Imperfect Parents: Pastor Dave’s eNote
Categories: Pastor Dave's eNote
“Train up a child in the way he should go,
and when he is old he will not depart from it.”
Here is the not so good news: God never promised you perfect parents. Here is the good news: God never promised your children perfect parents either. We are imperfect people and if we are parents, then we are imperfect parents. Tim Elmore, in a recent article identifies three mistakes we tend to make as parents. He states that we risk too little, rescue too early, and rave too easily. Guilty as charged.

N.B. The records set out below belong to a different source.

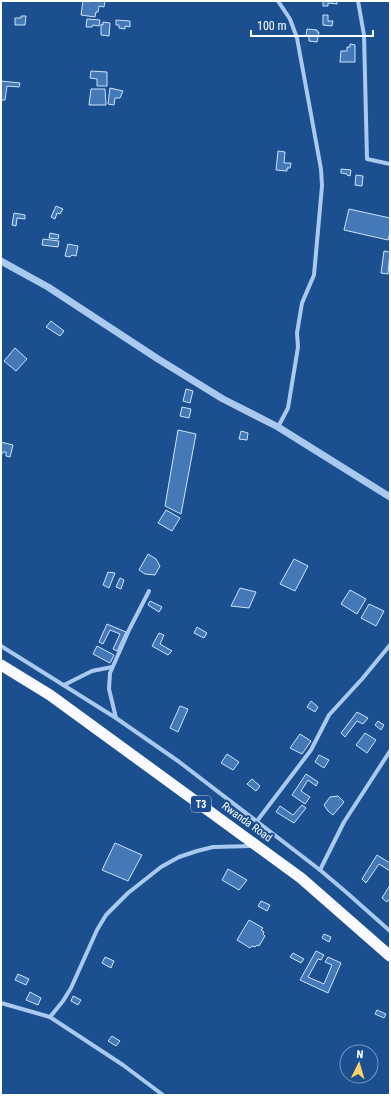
<svg xmlns="http://www.w3.org/2000/svg" width="391" height="1096" font-family="'Roboto Condensed',sans-serif">
<rect width="100%" height="100%" fill="#1b4f8f"/>
<g fill="#4478b7" stroke="#cfe3fa">
<path d="M83 1 89 2V1H105L104 7 99 6 98 12H96L95 17 81 15Z"/>
<path d="M323 1H337V4L328 3V6H323Z"/>
<path d="M323 15H328V21H333L332 26 323 25Z"/>
<path d="M21 16H26L25 25H15V18H21Z"/>
<path d="M87 19 100 20 99 26 93 25 92 27H86Z"/>
<path d="M116 20 130 21V27L125 26V29L119 28V25H116Z"/>
<path d="M103 22 110 23 109 36 101 35V24L103 25Z"/>
<path d="M307 29 317 30V32H319L317 42 309 41V36H306Z"/>
<path d="M350 44 355 45V62H340L341 51H347V47H350Z"/>
<path d="M91 71 107 72V86H97V79L90 78Z"/>
<path d="M1 81 20 83 19 87 7 86 5 100H1Z"/>
<path d="M110 88 123 91 120 98H115L114 105 108 104Z"/>
<path d="M91 89H105L106 105H89Z"/>
<path d="M278 151 285 152 284 163H291L290 168H287V171L276 170Z"/>
<path d="M341 169 351 170 350 176 347 175V174L341 173Z"/>
<path d="M356 175 363 176 362 186 355 185Z"/>
<path d="M56 206 63 209 60 214 57 213 55 219 51 217Z"/>
<path d="M349 209 390 218V232L388 240 344 230Z"/>
<path d="M14 213 25 215V219L17 218 16 226 12 225Z"/>
<path d="M50 233 59 235 58 239 49 238Z"/>
<path d="M43 239 59 241 58 247 42 245Z"/>
<path d="M68 244 78 246 76 256 72 255 70 257 65 256Z"/>
<path d="M384 251 390 252 388 274 381 273Z"/>
<path d="M51 321 64 331 60 336 46 327Z"/>
<path d="M15 348 27 359 16 371 4 361Z"/>
<path d="M186 389 193 391 190 403 183 401Z"/>
<path d="M182 407 191 409 189 418 180 416Z"/>
<path d="M178 430 196 434 181 514 165 506Z"/>
<path d="M241 431 248 433 247 440 239 439Z"/>
<path d="M1 442 13 445 10 457 6 456V452H3L1 456Z"/>
<path d="M166 510 180 518 172 531 158 523Z"/>
<path d="M148 554 156 559 160 566 155 575 145 574 139 570Z"/>
<path d="M294 559 308 566 295 591 280 584Z"/>
<path d="M108 572 115 573 109 588 103 585Z"/>
<path d="M120 578 124 580 121 589 116 587Z"/>
<path d="M240 588 256 592 249 608 231 606Z"/>
<path d="M350 590 366 599 357 614 341 604Z"/>
<path d="M150 601 162 607 159 612 148 605Z"/>
<path d="M369 604 384 611 376 626 361 618Z"/>
<path d="M107 624 126 632 117 651 113 649 120 634 110 630 103 644 99 642Z"/>
<path d="M197 627 207 633 204 638 194 633Z"/>
<path d="M159 633 164 635 160 644 172 651 168 655 152 646Z"/>
<path d="M97 646 114 655 110 663 93 654Z"/>
<path d="M311 701 318 707 315 712 307 707Z"/>
<path d="M180 706 188 709 178 732 170 728Z"/>
<path d="M357 712 368 718 363 724 357 721 345 737 341 733Z"/>
<path d="M378 721 384 725 381 730 375 725Z"/>
<path d="M365 733 376 740 367 753 356 745Z"/>
<path d="M300 734 311 741 302 754 290 748Z"/>
<path d="M227 754 239 762 233 770 221 763Z"/>
<path d="M319 755 329 760 324 768 315 762Z"/>
<path d="M306 774 318 782 316 786 308 780 301 791 310 797 305 804 292 795Z"/>
<path d="M252 779 260 786 256 791 247 784Z"/>
<path d="M338 796 344 802 333 815 328 811 324 805 330 797Z"/>
<path d="M302 805 306 808 294 823 276 812 280 806 293 815Z"/>
<path d="M115 843 142 855 128 881 102 870Z"/>
<path d="M377 855 390 863V871L379 864 366 883 362 879Z"/>
<path d="M228 869 247 880 239 890 222 880Z"/>
<path d="M390 885V898L387 902 382 898Z"/>
<path d="M261 901 270 905 267 911 258 906Z"/>
<path d="M249 920 263 928 261 930 264 932 263 934 265 936 259 946 257 945 255 947 252 946 250 948 237 940Z"/>
<path d="M324 934 331 937 329 942 322 938Z"/>
<path d="M316 951 324 955 321 960 318 959 308 977 324 984 332 965 325 962 328 957 341 963 328 993 300 980Z"/>
<path d="M293 953 304 959 301 963 290 957Z"/>
<path d="M105 957 114 961 111 968 102 963Z"/>
<path d="M18 974 29 979 26 985 15 980Z"/>
<path d="M30 992 41 998 38 1005 26 1000Z"/>
<path d="M73 996 81 1000 78 1005 71 1001Z"/>
<path d="M377 1010 386 1014 384 1018 375 1014Z"/>
<path d="M112 1036 120 1041 116 1046 108 1041Z"/>
</g>
<g fill="none" stroke-linecap="round" stroke-linejoin="round">
<g stroke="#a9c9ee" stroke-width="4">
<path d="M358 1 364 35 367 159 390 164"/>
<path d="M278 427 288 408 298 347 297 333 302 303 314 275 322 186 321 169 297 38 290 19 278 1"/>
<path d="M1 646 116 718 178 761 320 870 346 892 390 931"/>
<path d="M64 685 92 671 112 667"/>
<path d="M116 718 109 689 110 673 129 630 149 591"/>
<path d="M257 821 311 750 329 715 362 679 390 645"/>
<path d="M320 870 344 822 390 751"/>
<path d="M1 1003 50 1017 123 1065 163 1095"/>
<path d="M50 1017 63 1001 71 988 97 930 106 915 128 893 161 867 179 857 197 851 213 847 251 846"/>
</g>
<path stroke="#a9c9ee" stroke-width="7" d="M1 261 48 287 158 359 223 399 278 427 390 497"/>
<path stroke="#f8faff" stroke-width="11" d="M1 665 50 695 301 878 390 956"/>
</g>
<g text-anchor="middle" dominant-baseline="central" stroke-width="4" stroke-linejoin="round" paint-order="stroke">
<rect fill="#1b4f8f" stroke="#bbcadd" stroke-width="1" x="191" y="796" width="20" height="16" rx="3"/>
<g font-size="10" font-weight="bold" fill="#fff">
<text x="201" y="804">T3</text>
</g>
<g font-size="11" fill="#fff" stroke="#1b4f8f">
<text transform="translate(247 822) rotate(36)">Rwanda Road</text>
</g>
</g>
<rect width="391" height="1096" fill="none" stroke="#ffffff" stroke-width="4"/>
<g transform="translate(359 1064) rotate(5)"><circle r="19" fill="#1b4f8f" stroke="#7695bc"/>
<path d="M0-3L7 15L0 10L-7 15Z" fill="#ffd166"/>
<text y="-6" font-size="11" font-weight="bold" text-anchor="middle" fill="#ffffff">N</text>
</g>
<path d="M251 30v6h122v-6" fill="none" stroke="#ffffff" stroke-width="2"/>
<text x="257" y="30" font-size="12" fill="#ffffff" stroke="#1b4f8f" stroke-width="3" paint-order="stroke">100 m</text>
</svg>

When I was nine, eight, or even seven years of age, I would ride my bicycle through the city over Grand Island Bridge or down to Isle View Park, where I would sit along the Niagara River. Those of you, who have been to Honduras with us, have seen your share of machete wielding five year olds. In some cases the knife was longer than the kid! Yet in our culture, we don’t even let our kids stand at the bus stop by themselves. We insulate them from anything remotely risky. I have even seen kids at the mall tethered to their parents!
We rescue too early. Again, I am guilty as charged. How many times did I fill out applications, help too much with papers and projects, and even help them find jobs?My answer to this question is – too many times. I have huge regrets. We want our kids to be happy and we think that there is a correlation between ease of life and happiness in life. Elmore in the article tells the story of a college student who got a “C” on one of her papers. She called her mom and then handed the phone to her professor! I have talked with college professors from time to time and this happens all the time!
We rave too easily. I am partially guilty as charged. Of course, when Rachael and I were raising our kids there was no Twitter, no Facebook, and no social media. If our kids did something noteworthy, I could risk bragging among friends, but that was not always welcome. The other day, I was on Facebook and a parent had posted 16 photos of her child eating cereal. Apparently eating cheerios without getting any food on the table is a major accomplishment for a five year old. We’re out of control with this! In the real world taking calculated risks, working hard and achieving success is the MINIMUM expectation in life. If your 25 year old closes a sale, no one is posting the signed deal on Facebook. We know this and yet Elmore is right. We are too protective, too guarded, and a little too celebratory.
We’re imperfect parents wanting what’s best, but not knowing how to get there. The writer of Proverbs instructs us to “train up a child.” That is easier said than done! The truth is, we make mistakes, and we wish we could do things over.
Last Sunday in worship, I spoke a special word to fathers. This week, I want to share what God has put on my heart for imperfect parents like you and me. The great news is there is hope. God uses our imperfections for His glory. Our children were HIS children before they were entrusted to us. He has a plan, so come and experience the great grace that is ours in Jesus Christ. Let’s explore together a strategy for imperfect parents. I’ll see you Sunday, where a miracle in your life is just one word away.